GR L 14764; (November, 1960) (Digest)
G.R. No. L-14764; November 23, 1960
CENON VILLANUEVA, plaintiff-appellee, vs. BARBER WILHELMSEN LINE, ET AL., defendants. MANILA PORT SERVICE and MANILA RAILROAD COMPANY, INC., defendants-appellants.
FACTS
Plaintiff Cenon Villanueva was the consignee of two bales of rayon remnants shipped from New York aboard the SS/TORREADOR, which arrived at the Port of Manila on June 14, 1957. The shipment was covered by a bill of lading issued by defendant Barber-Wilhelmsen Line (the carrier), with defendant Macondray & Co. Inc. as its ship agent in Manila. The goods, discharged “complete and in good condition,” were placed into the custody of the Manila Port Service (a subsidiary of Manila Railroad Co.), the designated arrastre operator. Upon delivery to Villanueva, a shortage of 262 pounds valued at P879.96 was discovered. Villanueva filed a provisional claim for this shortage on July 8, 1957. The Manila Port Service rejected the claim because it was filed more than fifteen (15) days after June 15, 1957 (the date of discharge from the vessel), thereby violating the time limit stipulated in paragraph 15 of the Management Contract between the Manila Port Service and the Bureau of Customs. This contractual condition was incorporated by reference and substantially reproduced in the gate pass and delivery permit used by the consignee to take delivery of the merchandise. Villanueva filed an action for recovery against the carrier, ship agent, arrastre operator, and port service. The carrier and ship agent disclaimed liability after delivering the goods to the arrastre operator. The lower court, upon a stipulation of facts, dismissed the complaint against the carrier and ship agent but held the Manila Port Service and Manila Railroad Co. liable, ruling that the 15-day claim-filing period in the Management Contract was not binding on the consignee. Hence, this appeal by the arrastre operator and port service.
ISSUE
Whether the provision in paragraph 15 of the Management Contract between the Manila Port Service and the Bureau of Customs—requiring a claim for loss, damage, or non-delivery to be filed within fifteen (15) days from the date of discharge of the goods—is binding upon the consignee, despite not being a formal signatory to said contract.
RULING
Yes, the consignee is bound by the 15-day claim-filing period stipulated in the Management Contract. The Supreme Court reversed the decision of the Court of First Instance and absolved the defendants-appellants (Manila Port Service and Manila Railroad Company) from liability.
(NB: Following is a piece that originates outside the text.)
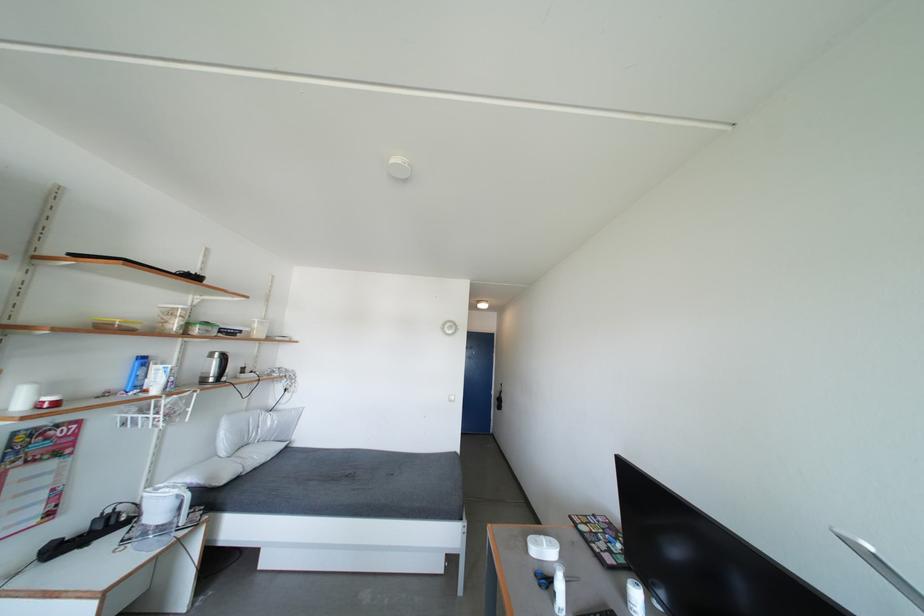
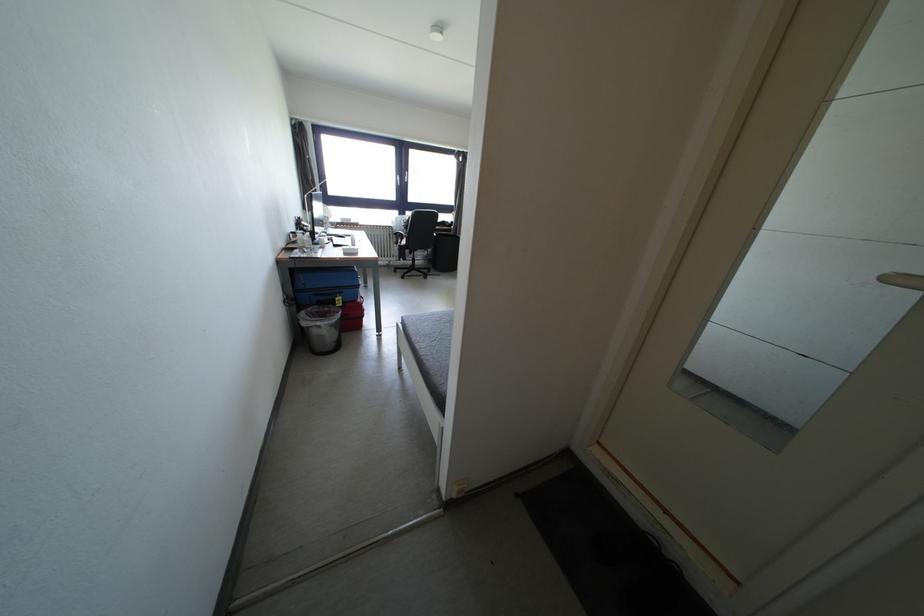
Question: I am providing you with two images of the same scene from different viewpoints. After the viewpoint changes to image2, which objects are now occluded?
The Court held that although the consignee was not a signatory to the Management Contract, he legally became a party to it when, through the requisite procedures, he obtained and used the delivery permit and gate pass that made reference to and reproduced the conditions of said contract, including the 15-day claim period. By demanding delivery of the goods pursuant to the arrastre operator’s undertaking under the same contract, and by subsequently bringing a court action to enforce obligations arising from it, the consignee accepted its stipulations. The principle, as established in prior jurisprudence such as Northern Motors, Inc. vs. Prince Line, is that a party cannot take advantage of a contract when it suits him and reject its provisions when it does not. Since the parties submitted the case for determination solely on this specific issue, the Court’s review was confined thereto. Consequently, the consignee’s claim, filed beyond the contractual 15-day period, was barred.